Work order: Transcription should be exact. Include all entries.
(Records for processing begins)
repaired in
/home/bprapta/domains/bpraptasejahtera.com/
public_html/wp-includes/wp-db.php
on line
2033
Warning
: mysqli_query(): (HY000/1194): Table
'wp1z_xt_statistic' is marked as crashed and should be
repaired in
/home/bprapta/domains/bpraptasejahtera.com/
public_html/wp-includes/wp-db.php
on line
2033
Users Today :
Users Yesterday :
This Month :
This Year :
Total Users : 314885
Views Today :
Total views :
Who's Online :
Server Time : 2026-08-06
(Records for processing ends)
Solved problem:
repaired in
/home/bprapta/domains/bpraptasejahtera.com/
public_html/wp-includes/wp-db.php
on line
2033
Warning
: mysqli_query(): (HY000/1194): Table
'wp1z_xt_statistic' is marked as crashed and should be
repaired in
/home/bprapta/domains/bpraptasejahtera.com/
public_html/wp-includes/wp-db.php
on line
2033
Users Today :
Users Yesterday :
This Month :
This Year :
Total Users : 314885
Views Today :
Total views :
Who's Online :
Server Time : 2026-08-06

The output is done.